# [Exercise requirements]
1. According to the passage about Merlin, how long has his gut been stable?
2. Translate this sentence from the passage about Merlin into Spanish: "He walks beautifully on lead and can run off lead in safe environments."
3. Carry on writing the passage about Merlin's progress from its last sentence.

# [Provided text]
======
Although once terrified of the car, Merlin now chooses to get in. He doesn’t run from his collar like he used to. He is no longer afraid of the kitchen or metallic sounds. He is not too bothered by a windy day. General environmental noises have stopped frightening him, he can rest alone without constant whining and can relax in the car by himself. He is afraid of the rain but recovers quickly and will leave his safe place to be with us when it clears. He walks beautifully on lead and can run off lead in safe environments. We both enjoy grooming and are working on making his husbandry behaviours worry free. For the last 6 months his gut has been stable, and he is gradually tolerating a more diverse diet. What Merlin and I have achieved may not be spectacular, but to me and my family, it is remarkable.
======
# [Collected data entries]
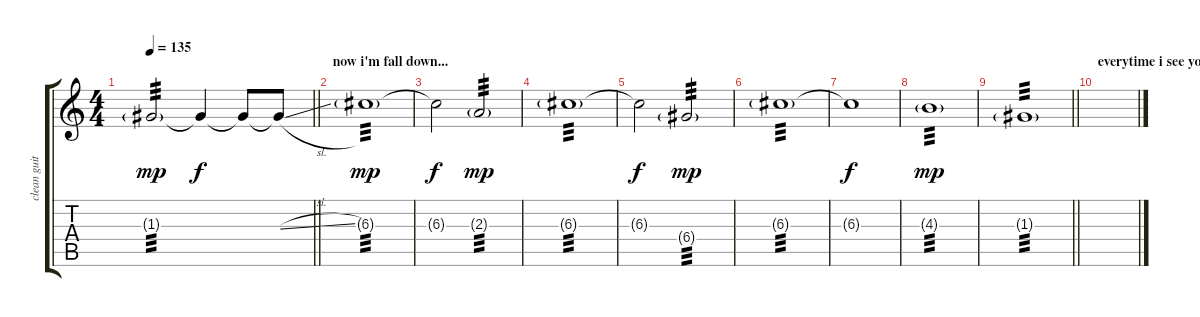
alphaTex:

\track ("clean guitar 2" "clean guit") {instrument electricguitarjazz}
\staff {score tabs}
\tuning (E4 B3 G3 D3 A2 E2) {hide}
\ts (4 4)
\tempo 135
\clef g2
\barLineRight lightlight
\ks c
1.3{g}.2{tp 3 dy mp} 1.3{t}.4{dy f} 1.3{t}.8 1.3{sl t}.8 |
\section ("" "now i'm fall down...")
6.3{g}.1{tp 3 dy mp} |
6.3{t}.2{dy f} 2.3{g}.2{tp 3 dy mp} |
6.3{g}.1{tp 3} |
6.3{t}.2{dy f} 6.4{g}.2{tp 3 dy mp} |
6.3{g}.1{tp 3} |
6.3{t}.1{dy f} |
4.3{g}.1{tp 3 dy mp} |
\barLineRight lightlight
1.3{g}.1{tp 3} |
\section ("" "everytime i see yoooou...")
======
# [Task answers]
1. For the last 6 months.

2. Camina de maravilla con correa y puede correr suelto en entornos seguros.

3.
I stood by my window a few days ago watching as Merlin rolled around on the lawn. His glorious hair flew, and his legs kicked the air. It is so important to enjoy these tiny moments of fun and connection: the nose bump to your leg, the joyful greeting, the long, lush belly rubs. Appreciating and remembering helps you see the undesirable with different eyes. I wanted Merlin to meet my needs. I dreamed of competing in dog sports and showcasing what can be achieved through skilful, considered training. My own goals have had to shift; I may never perform wonderful routines of heelwork or compete in Rally Obedience, but I can use my knowledge to build a brilliant life with the dog I have.
Our dog trust us to find the best solutions for them and will in return do their very best.
Author: Julie Van Schie
She is an experienced teacher and trainer in lifeskills and has studied with Kay Laurence for many years.
Learning long-distance has never proven an obstacle to developing great training skills.
Julie’s Website: Delight in Dogs.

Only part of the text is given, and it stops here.